训练计划、学习率和其他参数应该在“samples/coco/coco.py”中设置。
# Training on Your Own Dataset 在自己的数据集上进行培训
Start by reading this从阅读这篇文章开始 [blog post about the balloon color splash sample](https://engineering.matterport.com/splash-of-color-instance-segmentation-with-mask-r-cnn-and-tensorflow-7c761e238b46). It covers the process starting from annotating images to training to using the results in a sample application.它涵盖了从标注图像到训练到在示例应用程序中使用结果的过程。
In summary, to train the model on your own dataset you'll need to extend two classes:
总之,为了在你自己的数据集上训练模型,你需要扩展两个类:
```Config```
This class contains the default configuration. Subclass it and modify the attributes you need to change.
该类包含默认配置。子类化它并修改需要更改的属性。
```Dataset```
This class provides a consistent way to work with any dataset.
该类提供了一种一致的方式来处理任何数据集。
It allows you to use new datasets for training without having to change the code of the model.
它允许您使用新的数据集进行训练,而不必更改模型的代码。
It also supports loading multiple datasets at the same time, which is useful if the objects you want to detect are not all available in one dataset.
它还支持同时加载多个数据集,如果您想检测的对象在一个数据集中不是所有可用的,这是很有用的。
See examples in
`samples/shapes/train_shapes.ipynb`,
`samples/coco/coco.py`,
`samples/balloon/balloon.py`,
`samples/nucleus/nucleus.py`.
## Differences from the Official Paper 与官方文件的差异
This implementation follows the Mask RCNN paper for the most part, but there are a few cases where we deviated in favor of code simplicity and generalization. These are some of the differences we're aware of. If you encounter other differences, please do let us know.
这个实现在很大程度上遵循了Mask RCNN论文的内容,但在一些情况下,我们偏向于代码的简单性和泛化。这些是我们意识到的一些差异。如果您遇到其他差异,请务必让我们知道。
* **Image Resizing图片大小::**
To support training multiple images per batch we resize all images to the same size.
为了支持每批训练多个图像,我们将所有图像调整为相同的大小。
For example, 1024x1024px on MS COCO. We preserve the aspect ratio, so if an image is not square we pad it with zeros.
我们保留长宽比,所以如果图像不是正方形的,我们用0填充它。
In the paper the resizing is done such that the smallest side is 800px and the largest is trimmed at 1000px.例如,MS COCO上的1024x1024px。
在这张纸上,调整尺寸是这样的,最小的边是800px,最大的边是1000px。
* **Bounding Boxes边界框**:
Some datasets provide bounding boxes and some provide masks only. To support training on multiple datasets we opted to ignore the bounding boxes that come with the dataset and generate them on the fly instead.有些数据集提供边界框,有些仅提供掩码。为了支持对多个数据集的训练,我们选择忽略数据集附带的边界框,而是动态地生成它们。
We pick the smallest box that encapsulates all the pixels of the mask as the bounding box. This simplifies the implementation and also makes it easy to apply image augmentations that would otherwise be harder to apply to bounding boxes, such as image rotation.
我们选择封装了掩码的所有像素的最小框作为边界框。这简化了实现,也使应用图像增强变得容易,否则很难应用到边界框,例如图像旋转。
To validate this approach, we compared our computed bounding boxes to those provided by the COCO dataset.为了验证这种方法,我们将计算得到的边界框与COCO数据集提供的边界框进行比较。
We found that ~2% of bounding boxes differed by 1px or more, ~0.05% differed by 5px or more, and only 0.01% differed by 10px or more.
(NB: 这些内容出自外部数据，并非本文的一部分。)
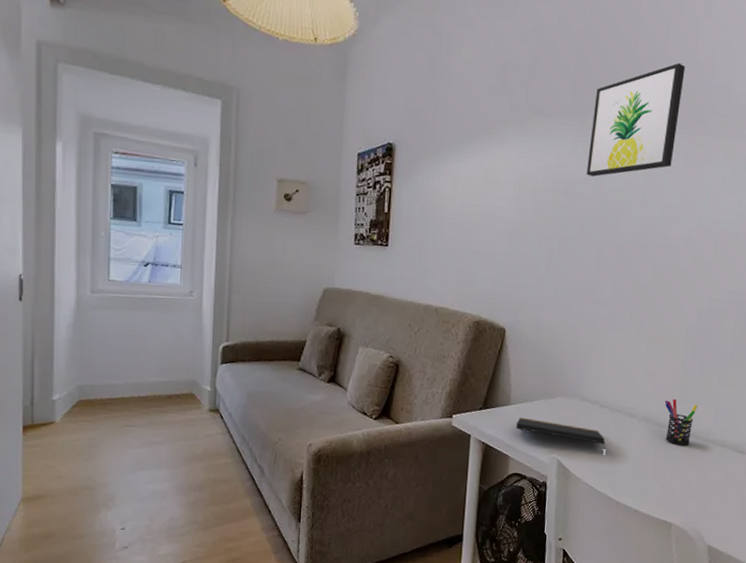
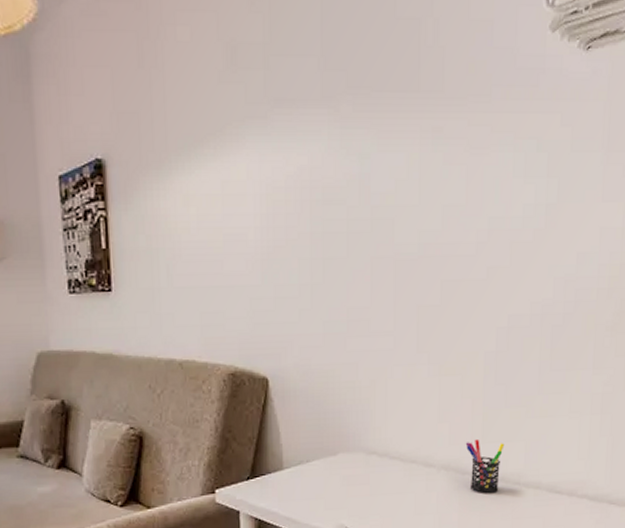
notepad: present [515,417,605,449] -> none [292,482,400,508]
wall art: present [586,62,686,177] -> none [348,22,458,178]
我们发现~2%的边界框相差1px或更多,~0.05%的边界框相差5px或更多,只有0.01%的人相差10px或更多。
* **Learning Rate学习速率:**
The paper uses a learning rate of 0.02, but we found that to be too high, and often causes the weights to explode, especially when using a small batch size.
这篇论文使用了0.02的学习率,但我们发现这个学习率太高了,经常会导致权重激增,特别是在使用小批处理时。
It might be related to differences between how Caffe and TensorFlow compute gradients (sum vs mean across batches and GPUs).
这可能与Caffe和TensorFlow计算梯度的方式(批次和gpu之间的和与平均值)的差异有关。
Or, maybe the official model uses gradient clipping to avoid this issue. We do use gradient clipping, but don't set it too aggressively.We found that smaller learning rates converge faster anyway so we go with that.
或者,也许官方模型使用渐变裁剪来避免这个问题。我们确实使用了渐变裁剪,但不要设置得太激进。我们发现,学习率越小,收敛越快,所以我们就这么做了。
## Citation 引用
Use this bibtex to cite this repository:使用这个bibtex引用这个存储库:
```
@misc{matterport_maskrcnn_2017,
title={Mask R-CNN for object detection and instance segmentation on Keras and TensorFlow},
author={Waleed Abdulla},
year={2017},
publisher={Github},
journal={GitHub repository},
howpublished={\url{https://github.com/matterport/Mask_RCNN}},
}
```
## Requirements
Python 3.4, TensorFlow 1.3, Keras 2.0.8 and other common packages listed in `requirements.txt`.
### MS COCO Requirements:
To train or test on MS COCO, you'll also need:
* pycocotools (installation instructions below)
* [MS COCO Dataset](http://cocodataset.org/#home)
* Download the 5K [minival](https://dl.dropboxusercontent.com/s/o43o90bna78omob/instances_minival2014.json.zip?dl=0)
and the 35K [validation-minus-minival](https://dl.dropboxusercontent.com/s/s3tw5zcg7395368/instances_valminusminival2014.json.zip?dl=0)
subsets. More details in the original [Faster R-CNN implementation](https://github.com/rbgirshick/py-faster-rcnn/blob/master/data/README.md).
If you use Docker, the code has been verified to work on
[this Docker container](https://hub.docker.com/r/waleedka/modern-deep-learning/).
## Installation安装
1. Clone this repository克隆这个存储库
2. Install dependencies安装依赖关系
```bash
pip3 install -r requirements.txt
```
3. Run setup from the repository root directory 从存储库根目录运行setup
```bash
python3 setup.py install
```
3. Download pre-trained COCO weights (mask_rcnn_coco.h5) from the [releases page](https://github.com/matterport/Mask_RCNN/releases).
从[发布页面](https://github.com/matterport/Mask_RCNN/releases)下载预训练的COCO权重(mask_rcnn_coco.h5)。
4. (Optional) To train or test on MS COCO install `pycocotools` from one of these repos. They are forks of the original pycocotools with fixes for Python3 and Windows (the official repo doesn't seem to be active anymore).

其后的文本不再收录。